L'IMG : quand on veut vraiment savoir ce que contient le corps

L'Indice de Masse Grasse exprime le pourcentage de graisse dans le corps total. La formule la plus répandue est celle de Deurenberg (1991) :

IMG = (1,20 × IMC) + (0,23 × âge) − (10,8 × sexe) − 5,4
(où sexe = 1 pour les hommes, 0 pour les femmes)

C'est plus complexe, mais ça prend en compte ce que l'IMC ignore : l'âge (on stocke plus de graisse en vieillissant, même à poids égal) et le sexe (les femmes ont naturellement plus de masse grasse que les hommes).

Interprétation de l'IMG selon l'âge et le sexe

ÂgeIMG normal – FemmeIMG normal – Homme
20–39 ans21 – 32 %8 – 19 %
40–59 ans23 – 33 %11 – 21 %
60 ans et plus24 – 35 %13 – 24 %

L'exemple qui illustre tout : Karim et Thomas

Karim et Thomas ont tous les deux 35 ans, mesurent 1,78 m et pèsent 85 kg. Leur IMC est identique : 26,8 — ce qui les classe tous les deux en "surpoids" selon l'OMS.

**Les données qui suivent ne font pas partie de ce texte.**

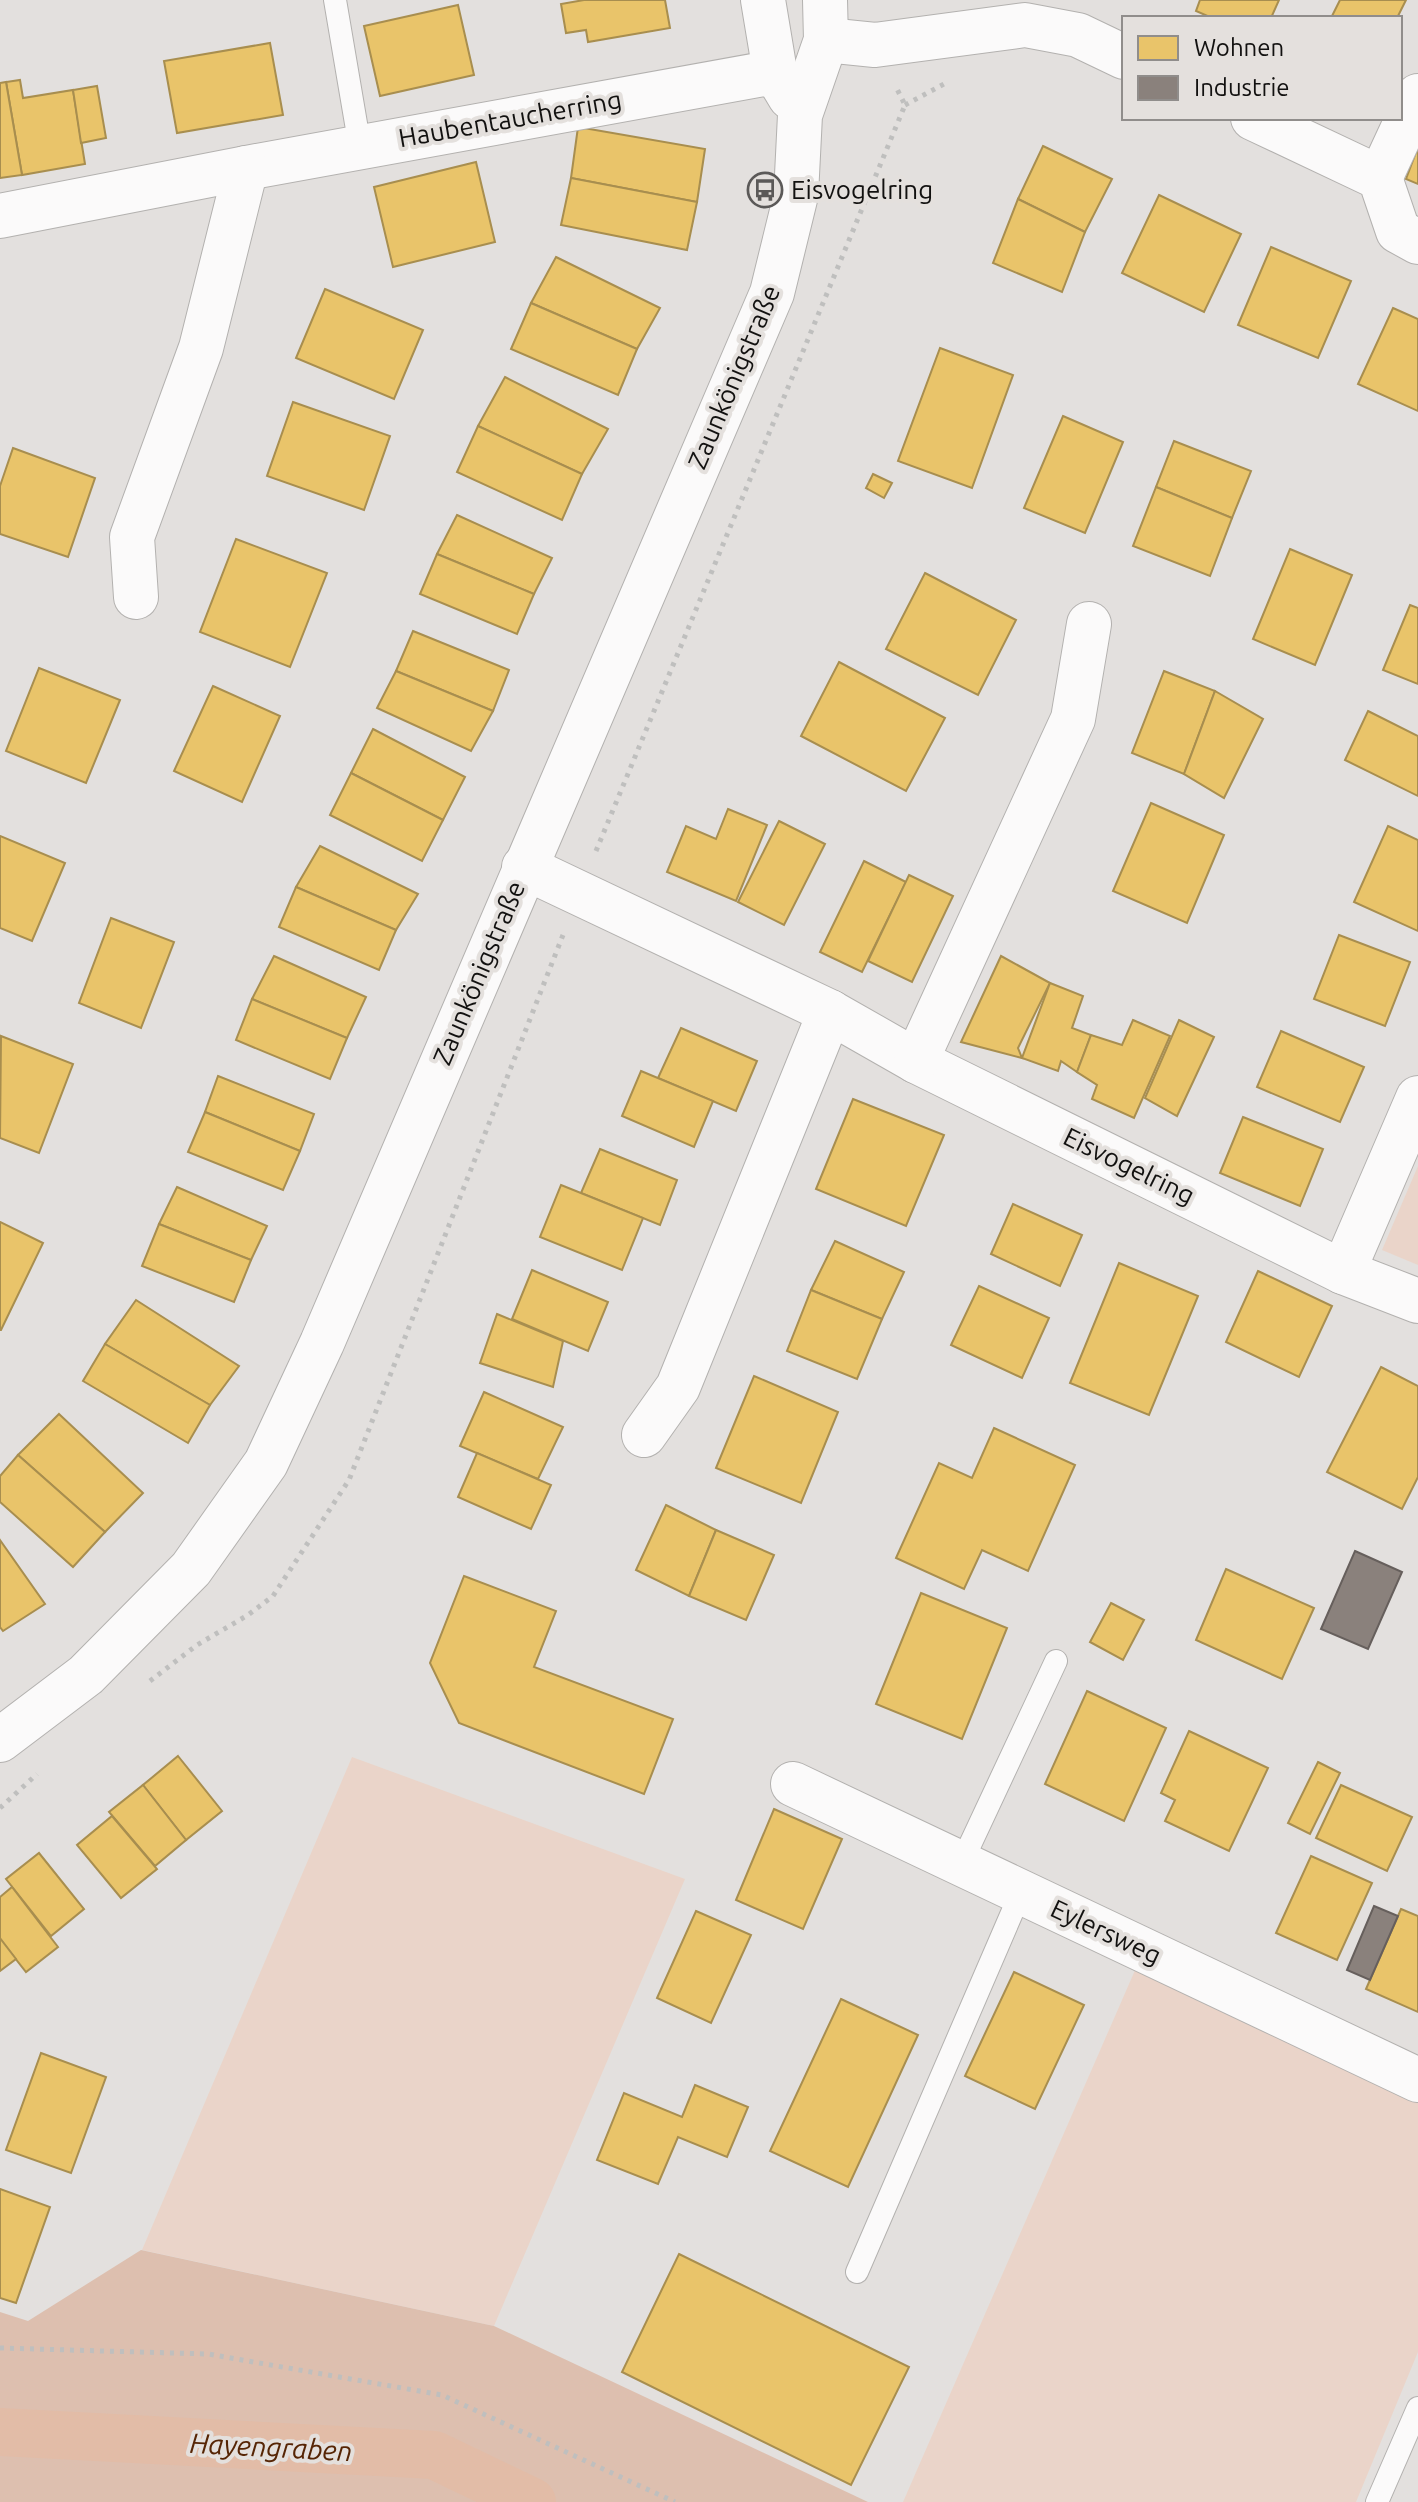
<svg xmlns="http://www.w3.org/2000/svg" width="1418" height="2502" font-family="Ubuntu,sans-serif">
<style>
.green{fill:#ead4c9}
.forest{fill:#ddbfaf}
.homes{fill:#e9c46a;stroke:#a88e4f;stroke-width:2}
.industry{fill:#8a817c;stroke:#665f5c;stroke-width:2}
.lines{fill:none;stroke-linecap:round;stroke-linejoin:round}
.canal{stroke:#e2bca7;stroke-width:48}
.service-casing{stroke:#b3b1af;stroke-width:24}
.minor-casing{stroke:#b3b1af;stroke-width:46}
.path{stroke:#bfbfbe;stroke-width:5;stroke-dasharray:4 6;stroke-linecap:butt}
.service{stroke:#fbfafa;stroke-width:22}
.minor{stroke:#fbfafa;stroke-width:44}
.labels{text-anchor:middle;stroke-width:8;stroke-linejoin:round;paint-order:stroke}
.street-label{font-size:26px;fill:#121110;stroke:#e4e0dd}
.poi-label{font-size:26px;fill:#121110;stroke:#e4e0dd;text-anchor:start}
.water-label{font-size:28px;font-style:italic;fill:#562505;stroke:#e4e0dd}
</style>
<rect width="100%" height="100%" fill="#e3e0de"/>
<g class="green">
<polygon points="1418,1166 1418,1265 1382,1250"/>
<polygon points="352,1757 685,1879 494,2326 142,2250"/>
<polygon points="1136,1968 1418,2102 1418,2352 1356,2502 903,2502"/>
</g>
<polygon class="forest" points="141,2250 494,2326 868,2502 0,2502 0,2312 28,2321"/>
<g class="homes">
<polygon points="584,0 665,0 670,28 588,42 586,30 566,33 561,4"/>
<polygon points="1200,0 1279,0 1271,18 1212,18 1196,11"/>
<polygon points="1340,0 1406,0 1397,18 1331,18"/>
<polygon points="458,5 474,75 380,96 364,26"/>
<polygon points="270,43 283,115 177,133 164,61"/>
<polygon points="20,80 23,98 73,90 85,164 22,175 6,82"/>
<polygon points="6,82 22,175 0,178 0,83"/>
<polygon points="97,86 106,138 81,143 73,90"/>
<polygon points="578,127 705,149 697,202 571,178"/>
<polygon points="1043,146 1112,179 1085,232 1018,199"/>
<polygon points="1418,147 1418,184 1406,179"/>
<polygon points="476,162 495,242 393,267 374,187"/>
<polygon points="571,178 697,202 687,250 561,225"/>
<polygon points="1159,195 1241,234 1204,312 1122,273"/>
<polygon points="1018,199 1085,232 1062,292 993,263"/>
<polygon points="1271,247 1351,281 1318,358 1238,325"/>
<polygon points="556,257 660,308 637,349 531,303"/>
<polygon points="325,289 423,330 394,399 296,358"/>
<polygon points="531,303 637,349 618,395 511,349"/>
<polygon points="1393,308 1418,319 1418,411 1358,384"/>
<polygon points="940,348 1013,375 972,488 898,461"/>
<polygon points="505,377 608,429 582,474 478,426"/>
<polygon points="293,402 390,436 364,510 267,476"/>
<polygon points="1063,416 1123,442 1085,533 1024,508"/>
<polygon points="478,426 582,474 562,520 457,472"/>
<polygon points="1174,441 1251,471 1232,518 1156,487"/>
<polygon points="13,448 95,478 68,557 0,534 0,486"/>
<polygon points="873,474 892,483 884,498 866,488"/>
<polygon points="1156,487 1232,518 1210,576 1133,546"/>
<polygon points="457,515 552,558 534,594 437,554"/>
<polygon points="236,539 327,573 290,667 200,632"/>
<polygon points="1290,549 1352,575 1315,665 1253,639"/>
<polygon points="437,554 534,594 517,634 420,594"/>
<polygon points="925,573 1016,620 978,695 886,649"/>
<polygon points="1410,605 1418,608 1418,684 1383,670"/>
<polygon points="413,631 509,670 493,711 396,671"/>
<polygon points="839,662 945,718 906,791 801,736"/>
<polygon points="39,668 120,700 86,783 6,751"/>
<polygon points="396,671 493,711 471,751 377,708"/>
<polygon points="1164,671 1215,691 1184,774 1132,753"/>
<polygon points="213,686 280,716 242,802 174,771"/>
<polygon points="1215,691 1263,719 1224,798 1184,774"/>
<polygon points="1368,711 1418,736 1418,796 1345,760"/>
<polygon points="373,729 465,777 443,820 351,773"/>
<polygon points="351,773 443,820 422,861 330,815"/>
<polygon points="1151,803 1224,835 1187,923 1113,891"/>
<polygon points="728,809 767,825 736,901 667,872 686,826 716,839"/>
<polygon points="779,821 825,844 784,925 738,902"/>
<polygon points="1388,826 1418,840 1418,931 1354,902"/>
<polygon points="0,836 65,863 32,941 0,928"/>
<polygon points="320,846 418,894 396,930 296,887"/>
<polygon points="864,861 906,882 862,972 820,952"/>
<polygon points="909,875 953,896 912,982 868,961"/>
<polygon points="296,887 396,930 379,970 279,927"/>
<polygon points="111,918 174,942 141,1028 79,1003"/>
<polygon points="1339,935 1410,962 1385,1026 1314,999"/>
<polygon points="274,956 366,997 347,1038 252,999"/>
<polygon points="1001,956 1050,983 1018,1048 1022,1058 961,1042"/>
<polygon points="1050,983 1083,996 1072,1028 1091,1035 1077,1072 1061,1061 1058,1071 1022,1058"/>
<polygon points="252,999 347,1038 330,1079 236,1040"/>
<polygon points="1133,1020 1170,1036 1134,1118 1092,1099 1097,1085 1077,1072 1091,1035 1122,1045"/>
<polygon points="1179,1020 1214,1037 1177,1116 1145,1098"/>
<polygon points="681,1028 757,1061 736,1111 658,1078"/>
<polygon points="1281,1031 1364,1067 1340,1122 1257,1087"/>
<polygon points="1,1036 73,1064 39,1153 0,1138"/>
<polygon points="641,1071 713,1101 694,1147 622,1116"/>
<polygon points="218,1076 314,1114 300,1151 205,1112"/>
<polygon points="853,1099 944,1135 906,1226 816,1189"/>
<polygon points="205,1112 300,1151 283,1190 188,1152"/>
<polygon points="1243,1117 1323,1149 1300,1206 1220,1173"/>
<polygon points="600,1149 677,1180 660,1225 581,1193"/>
<polygon points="561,1185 643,1218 622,1270 540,1237"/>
<polygon points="177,1187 267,1226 251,1260 159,1224"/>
<polygon points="1013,1204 1082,1235 1060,1286 991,1254"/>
<polygon points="0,1222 43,1243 1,1330 0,1330"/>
<polygon points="159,1224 251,1260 234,1302 142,1266"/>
<polygon points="835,1241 904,1272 882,1319 811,1290"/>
<polygon points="1119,1263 1198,1296 1149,1415 1070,1383"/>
<polygon points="532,1270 608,1302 588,1351 512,1319"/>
<polygon points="1258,1271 1332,1306 1299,1377 1226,1342"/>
<polygon points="979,1286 1049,1318 1022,1378 951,1345"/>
<polygon points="811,1290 882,1319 857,1379 787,1351"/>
<polygon points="136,1300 239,1366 210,1405 105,1344"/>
<polygon points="497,1314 563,1341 553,1387 480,1363"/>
<polygon points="105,1344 210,1405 188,1443 83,1381"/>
<polygon points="1381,1367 1418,1386 1418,1477 1402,1509 1327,1472"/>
<polygon points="754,1376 838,1412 801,1503 716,1468"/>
<polygon points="484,1392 563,1427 538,1479 460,1446"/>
<polygon points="59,1414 143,1493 105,1532 18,1455"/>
<polygon points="994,1428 1075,1465 1028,1571 982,1550 964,1589 896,1558 939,1463 972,1478"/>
<polygon points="477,1453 551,1485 531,1529 458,1497"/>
<polygon points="18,1455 105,1532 73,1567 0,1502 0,1476"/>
<polygon points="666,1505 716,1530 689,1596 636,1570"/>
<polygon points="716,1530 774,1555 746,1620 689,1596"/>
<polygon points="0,1540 45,1604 3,1631 0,1627"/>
<polygon points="1226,1569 1314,1608 1282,1679 1196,1640"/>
<polygon points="464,1576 556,1611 534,1667 673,1719 644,1794 459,1723 430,1663"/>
<polygon points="921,1593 1007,1628 962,1739 876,1704"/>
<polygon points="1111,1603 1144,1620 1123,1660 1090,1642"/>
<polygon points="1087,1691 1166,1728 1124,1821 1045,1784"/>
<polygon points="1189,1731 1268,1768 1229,1851 1165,1821 1175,1800 1161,1793"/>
<polygon points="178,1756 222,1811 186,1840 143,1785"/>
<polygon points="1318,1762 1340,1773 1310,1834 1288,1823"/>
<polygon points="143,1785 186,1840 155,1866 109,1812"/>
<polygon points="1341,1785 1412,1817 1387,1871 1316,1838"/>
<polygon points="774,1809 842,1839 803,1929 736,1900"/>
<polygon points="112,1816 157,1869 121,1898 77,1845"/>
<polygon points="39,1853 84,1909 51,1936 6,1879"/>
<polygon points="1311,1856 1372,1883 1337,1960 1276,1933"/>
<polygon points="12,1887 58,1947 26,1972 0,1939 0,1897"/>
<polygon points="1401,1909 1418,1916 1418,2012 1366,1989"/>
<polygon points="696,1911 751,1935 711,2023 657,1998"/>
<polygon points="0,1938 16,1959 0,1971"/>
<polygon points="1014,1972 1084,2005 1035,2109 965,2076"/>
<polygon points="841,1999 918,2035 848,2187 770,2151"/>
<polygon points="41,2053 106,2077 71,2173 6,2150"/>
<polygon points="695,2085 748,2107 727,2157 678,2137 658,2184 597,2160 624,2093 682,2117"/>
<polygon points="0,2189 50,2207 16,2303 0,2298"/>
<polygon points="679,2254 909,2367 851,2485 622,2372"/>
</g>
<g class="industry">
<polygon points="1355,1551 1402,1572 1368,1649 1321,1629"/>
<polygon points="1374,1906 1398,1916 1370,1980 1347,1970"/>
</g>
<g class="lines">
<polyline class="canal" points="0,2432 434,2455 532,2502"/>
<g class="service-casing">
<g id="service">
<polyline points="335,0 360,147"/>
<polyline points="961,1864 1056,1661"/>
<polyline points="857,2272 1021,1892"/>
<polyline points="1377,2502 1418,2408"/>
</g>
</g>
<g class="minor-casing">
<g id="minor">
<polyline points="763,0 775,72 790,97"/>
<polyline points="826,40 875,45 1025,25 1078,35 1124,57"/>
<polyline points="1253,118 1380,178 1398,231 1418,242"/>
<polyline points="1380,178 1418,96"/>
<polyline points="0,216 246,168 775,72"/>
<polyline points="136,597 132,537 201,348 246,168"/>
<polyline points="524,867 830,1012 916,1061 1343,1272 1418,1098"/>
<polyline points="916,1061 1073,719 1089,624"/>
<polyline points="1343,1272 1418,1301"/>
<polyline points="644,1435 678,1387 830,1012"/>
<polyline points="0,1740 86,1675 191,1569 266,1463 322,1343 772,293 796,195 800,115 826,40 825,0"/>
<polyline points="793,1784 1418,2080"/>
</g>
</g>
<g class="path">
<polyline points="905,105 944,84"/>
<polyline points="596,851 905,105 897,89"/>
<polyline points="150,1681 197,1645 248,1615 273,1596 349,1480 563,935"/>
<polyline points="0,1808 37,1774"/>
<polyline points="0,2348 208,2354 442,2395 675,2502"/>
</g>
<use href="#service" class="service"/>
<use href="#minor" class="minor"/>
</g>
<defs>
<g id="bus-ring" transform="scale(1.8)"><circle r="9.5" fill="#e4e0dd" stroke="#5b5958" stroke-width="1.5"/><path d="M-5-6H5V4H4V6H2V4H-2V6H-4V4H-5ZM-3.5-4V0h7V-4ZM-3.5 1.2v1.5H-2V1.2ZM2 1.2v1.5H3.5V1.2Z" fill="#5b5958"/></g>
</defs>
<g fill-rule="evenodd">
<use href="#bus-ring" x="765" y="190"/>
</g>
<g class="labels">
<g class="street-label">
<text transform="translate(510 119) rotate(-10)" y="9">Haubentaucherring</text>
<text transform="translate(734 377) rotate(-67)" y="9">Zaunkönigstraße</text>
<text transform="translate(479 973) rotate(-67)" y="9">Zaunkönigstraße</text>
<text transform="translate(1129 1166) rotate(26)" y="9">Eisvogelring</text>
<text transform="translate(1106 1932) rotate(25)" y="9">Eylersweg</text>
</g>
<g class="poi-label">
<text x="791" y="199">Eisvogelring</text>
</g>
<g class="water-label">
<text transform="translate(271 2447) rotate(3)" y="10">Hayengraben</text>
</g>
</g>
<rect x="1122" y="16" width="280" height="104" fill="#e4e0dd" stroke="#908d8b" stroke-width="2"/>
<rect x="1138" y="36" width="40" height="24" fill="#e9c46a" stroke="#908d8b" stroke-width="2"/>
<text x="1194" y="56" font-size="24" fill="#121110">Wohnen</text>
<rect x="1138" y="76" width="40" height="24" fill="#8a817c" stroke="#908d8b" stroke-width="2"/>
<text x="1194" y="96" font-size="24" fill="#121110">Industrie</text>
</svg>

Mais Karim fait de la musculation 4 fois par semaine depuis 5 ans. Son IMG est de 14 %, bien dans la norme masculine. Thomas, lui, est sédentaire depuis plusieurs années. Son IMG atteint 29 %, ce qui correspond à de l'obésité par la masse grasse.

Même IMC, situations radicalement différentes. L'IMC a mis Karim en "surpoids" à tort. C'est le cas typique du sportif musclé pénalisé par une formule qui ne distingue pas les tissus.

Le cas des seniors : l'IMC sous-estime le problème

Chez les personnes de plus de 60 ans, c'est souvent l'inverse : l'IMC peut paraître normal alors que la masse musculaire a fondu (c'est ce qu'on appelle la sarcopénie) et a été remplacée par de la graisse. Un IMC à 23 peut cacher un IMG de 33 % chez une femme de 68 ans — ce que seul l'IMG révèle.

Alors, lequel utiliser ?

L'IMC reste utile pour une première orientation rapide, dans le cadre d'un suivi de population générale. Mais si vous êtes sportif, senior, ou si votre bilan IMC vous semble incohérent avec votre ressenti, l'IMG apporte une couche de précision essentielle.

Dans tous les cas, ces indices sont des outils d'orientation, pas des diagnostics. Seul un professionnel de santé peut interpréter ces chiffres dans leur contexte global.